Dear Mr. Gibson,
While it is unfortunate that you feel negatively towards those who choose to participate in black bloc, you should probably do a little bit more research before you start writing articles about it. Black bloc is a tactic that is meant to insure anonymity and to symbolize solidarity. Not all anarchists, and not even all people who participate in black bloc are violent, in fact many of them are pacifists. They are attempting to take direct action because that is the only way to catalyze grassroots political change.
I find it strange that you identify with Occupy Wall Street, because the ideology you demonstrated in this article leads me to believe that you are sympathetic to reformism. The term “Occupy Wall Street”, is suggesting that one take a direct action in order to catalyze political change. That is why Occupy Wall Street worked. Occupy Wall Street is not meant to be a campaign for the election of Barack Obama, it is a rejection of all authority and attempt to build communities upon mutual solidarity.
At one point in your article you said this:
“The thing is, Black Bloc tactics actually serve the cause of the 0.1 percent. By making the dominant message about protesters vs. police instead of 99 percent vs. 0.1 percent, your tactics divide public opinion and turn it against the majority of those in the movement who don’t believe in violence of any kind, including property destruction.”

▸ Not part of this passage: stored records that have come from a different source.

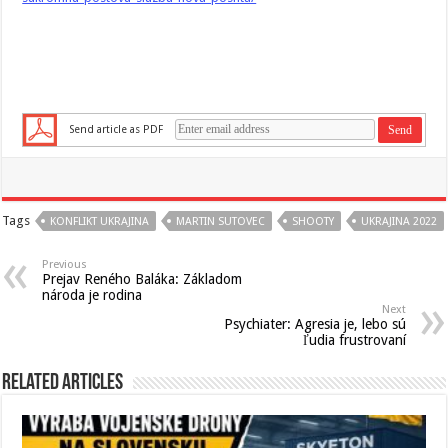
Send article as PDF
Tags
KONFLIKT UKRAJINA
MARTIN SUTOVEC
SHOOTY
UKRAJINA 2022
Previous
Prejav Reného Baláka: Základom
národa je rodina
Next
Psychiater: Agresia je, lebo sú
ľudia frustrovaní
Related Articles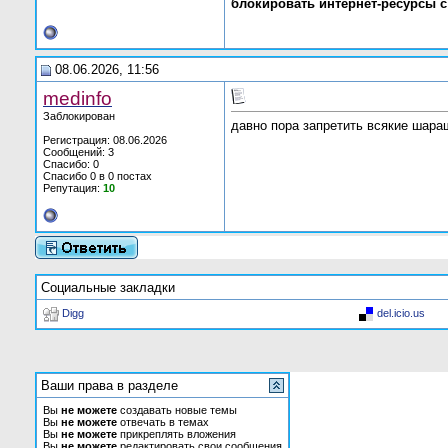
блокировать интернет-ресурсы 
08.06.2026, 11:56
medinfo
Заблокирован
давно пора запретить всякие шара
Регистрация: 08.06.2026
Сообщений: 3
Спасибо: 0
Спасибо 0 в 0 постах
Репутация:
10
Социальные закладки
Digg
del.icio.us
Ваши права в разделе
Вы
не можете
создавать новые темы
Вы
не можете
отвечать в темах
Вы
не можете
прикреплять вложения
Вы
не можете
редактировать свои сообщения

If we are going to start thinking of terms of class (99% versus the 1%) we have to look at the society and capital around us and realize why these structural hierarchies exist. Nope it isn’t because the Democrats need more seats in Congress, instead it stems from the foundation of capitalism: the institution of private property. Private property is unique and relatively new in the history of man because it guarantees property owners the right to access a monopoly on the means of destruction (the use of violence) through state apparatuses (such as the police, prisons, courts, and the military.) Because private property owners can use the state to control the means of destruction, they can also subsequently control the means of production (and thus the flow of labor power.) Capitalism exists because state apparatuses such as the police exist to maintain structural hierarchy. By challenging those monopolies of power, you illegitimate their authority over property, and therefore allow for societal progression.
Occupy Wall Street was revolutionary when they had Zuccotti Park, because that was literally an example of how people can use solidarity to transform private property into collective and individual property. By challenging the state’s monopoly on the means of destruction and the private property owner’s monopoly on the means of production, they created a community based on solidarity. And that is the whole concept behind the ideology of occupying spaces.
Anarchist do not want to “join the movement” because we have been the movement since the very beginning. At the same time we are still autonomous individuals and thus will always challenge reformists to radicalize by agitating. Frederick Douglass once said:
“Those who profess to favor freedom and yet depreciate agitation, are people who want crops without ploughing the ground; they want rain without thunder and lightning; they want the ocean without the roar of its many waters. The struggle may be a moral one, or it may be a physical one, or it may be both. But it must be a struggle. Power concedes nothing without a demand. It never did and it never will.”